Love's not Time's fool, though rosy lips and cheeks
Within his bending sickle's compass come:
Love alters not with his brief hours and weeks,
But bears it out even to the edge of doom.
If this be error and upon me proved,
I never writ, nor no man ever loved.
Sonnet 129 Th'expense of spirit in a waste of shame
The expense of spirit in a waste of shame
Is lust in action; and till action, lust
Is perjured, murderous, bloody, full of blame,
Savage, extreme, rude, cruel, not to trust,
Enjoy'd no sooner but despised straight,
Past reason hunted, and no sooner had
Past reason hated, as a swallow'd bait
On purpose laid to make the taker mad;
Mad in pursuit and in possession so;
Had, having, and in quest to have, extreme;
A bliss in proof, and proved, a very woe;
Before, a joy proposed; behind, a dream.
All this the world well knows; yet none knows well
To shun the heaven that leads men to this hell.

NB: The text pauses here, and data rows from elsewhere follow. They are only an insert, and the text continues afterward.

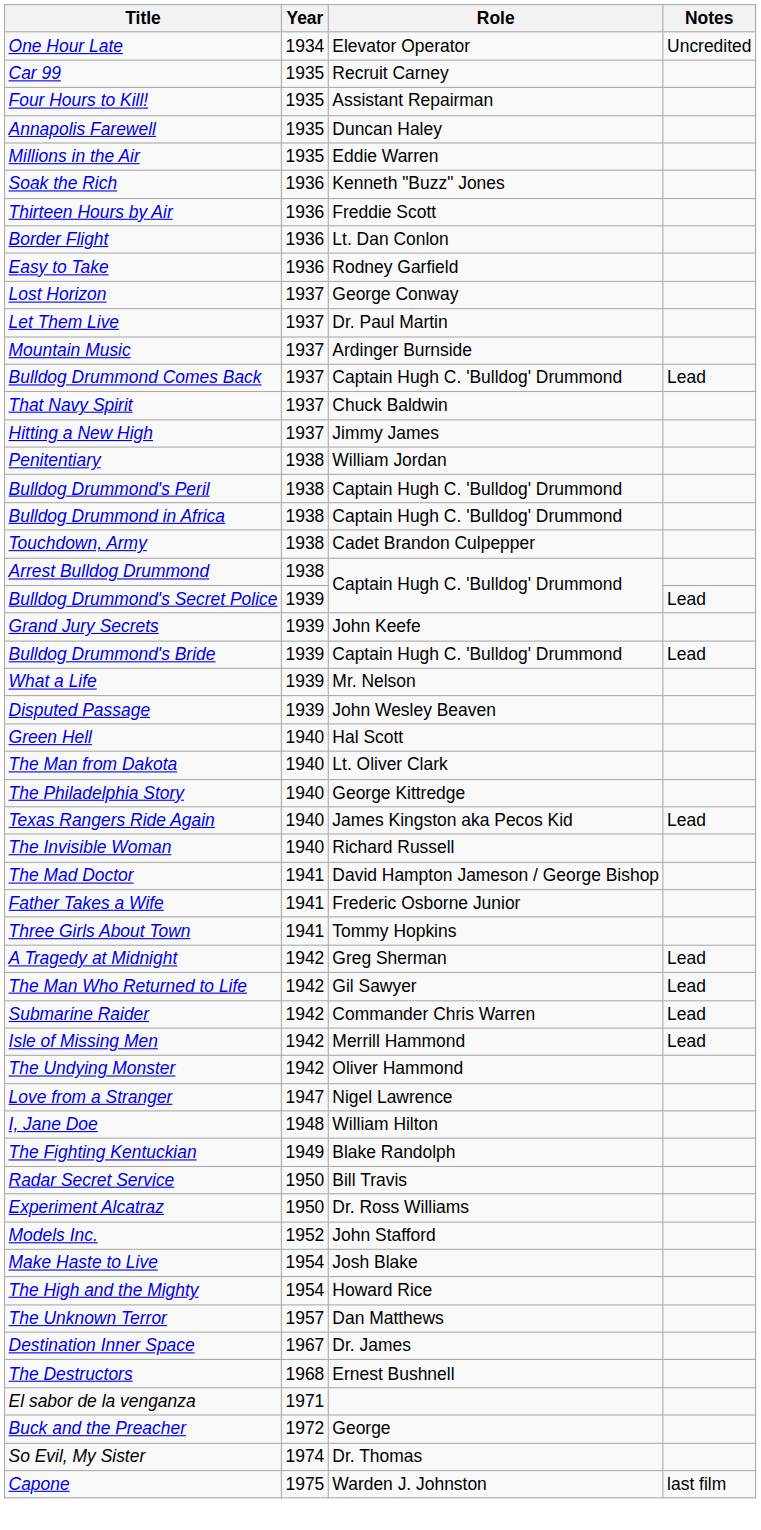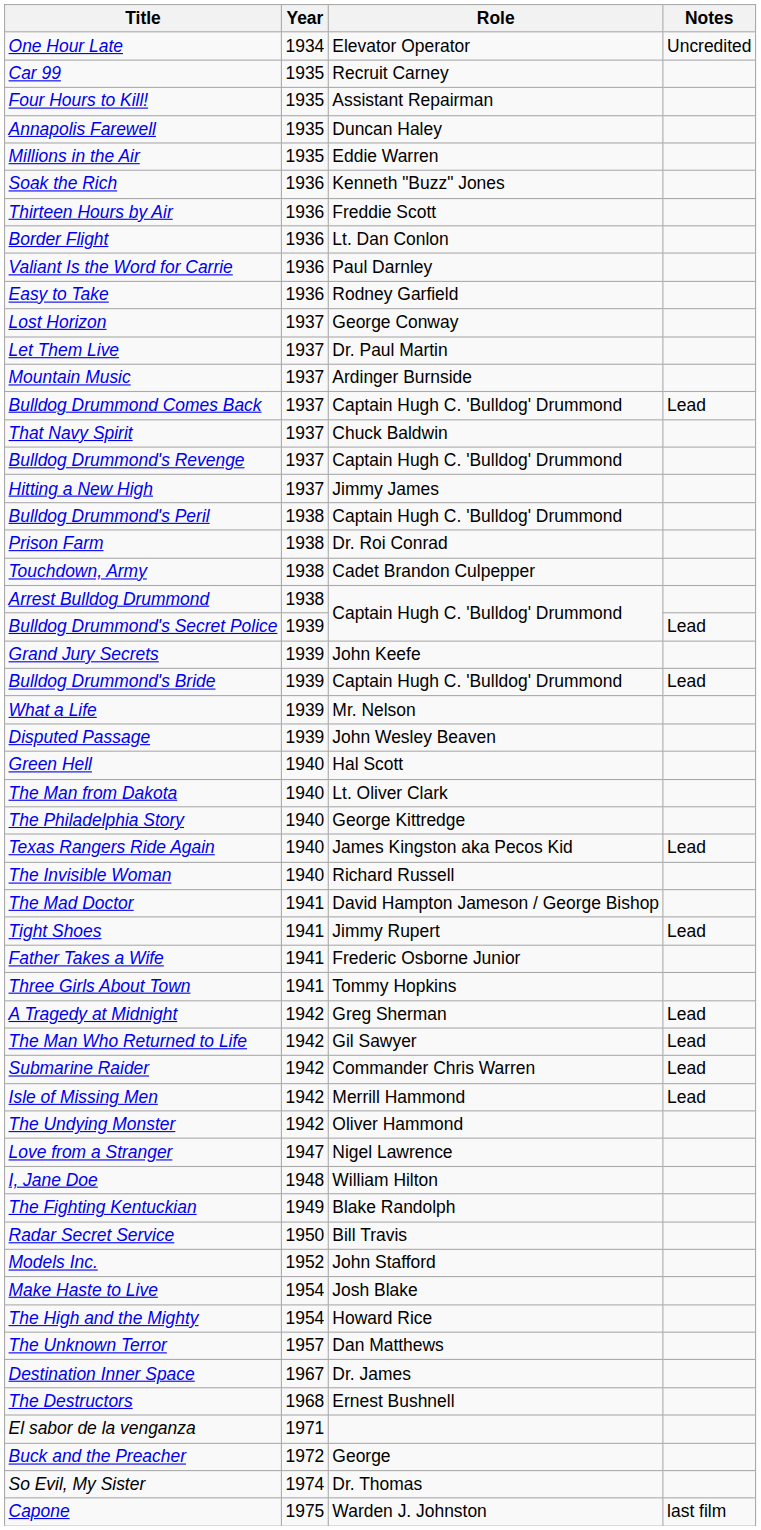+ row: Valiant Is the Word for Carrie | 1936 | Paul Darnley
+ row: Bulldog Drummond's Revenge | 1937 | Captain Hugh C. 'Bulldog' Drummond
- row: Penitentiary | 1938 | William Jordan
+ row: Prison Farm | 1938 | Dr. Roi Conrad
- row: Bulldog Drummond in Africa | 1938 | Captain Hugh C. 'Bulldog' Drummond
+ row: Tight Shoes | 1941 | Jimmy Rupert | Lead
- row: Experiment Alcatraz | 1950 | Dr. Ross Williams
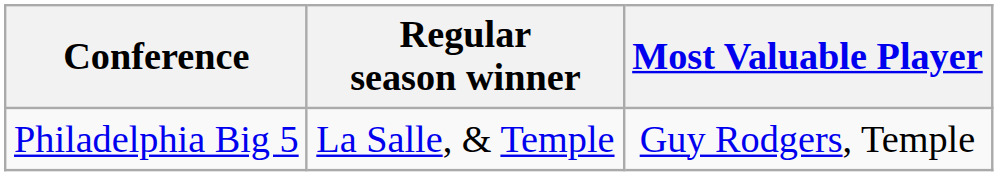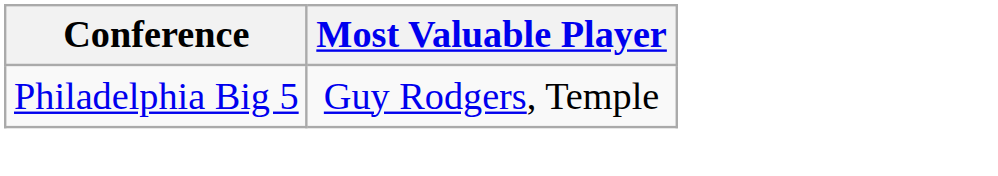- column: Regular season winner | La Salle, & Temple
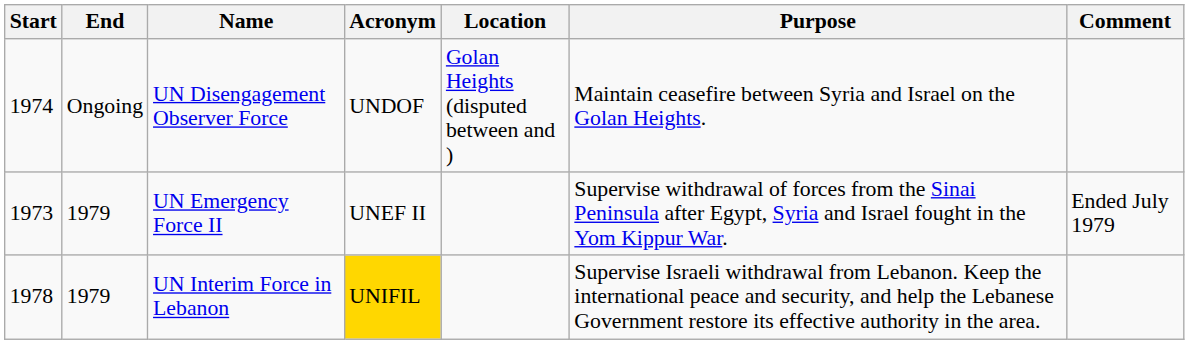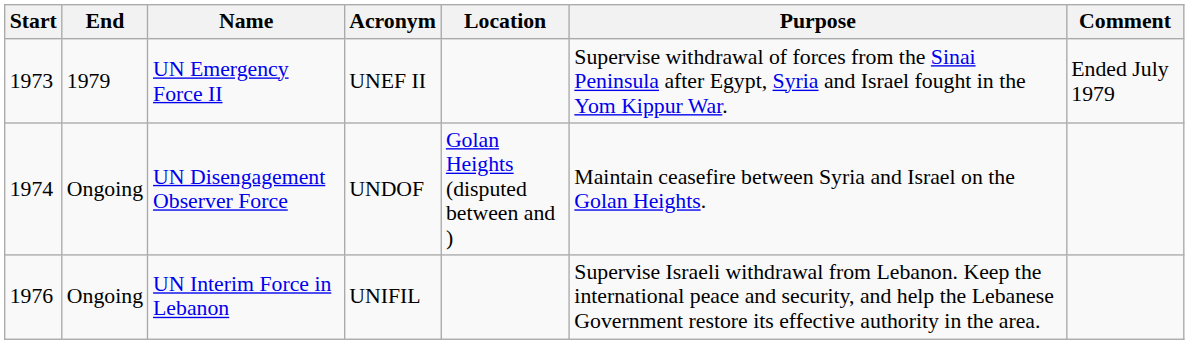rows swapped: UN Emergency Force II <-> UN Disengagement Observer Force
UN Interim Force in Lebanon | Start: 1978 -> 1976
UN Interim Force in Lebanon | End: 1979 -> Ongoing
UN Interim Force in Lebanon | Acronym: gold background -> no background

When to Her Lute Corinna Sings
BY THOMAS CAMPION
When to her lute Corinna sings,

Her voice revives the leaden strings,


And doth in highest notes appear
As any challenged echo clear;
But when she doth of mourning speak,
Evn with her sighs the strings do break.
And as her lute doth live or die,
Let by her passion, so must I:
For when of pleasure she doth sing,
My thoughts enjoy a sudden spring,
But if she doth of sorrow speak,
Evn from my heart the strings do break.
Rose-Cheeked Laura
BY THOMAS CAMPION
Rose-cheek'd Laura, come,
Sing thou smoothly with thy beauty's
Silent music, either other
Sweetly gracing.
Lovely forms do flow
From concent divinely framed;
Heav'n is music, and thy beauty's
Birth is heavenly.
These dull notes we sing
Discords need for helps to grace them;
Only beauty purely loving
Knows no discord,
But still moves delight,
Like clear springs renew'd by flowing,
Ever perfect, ever in themSelves eternal.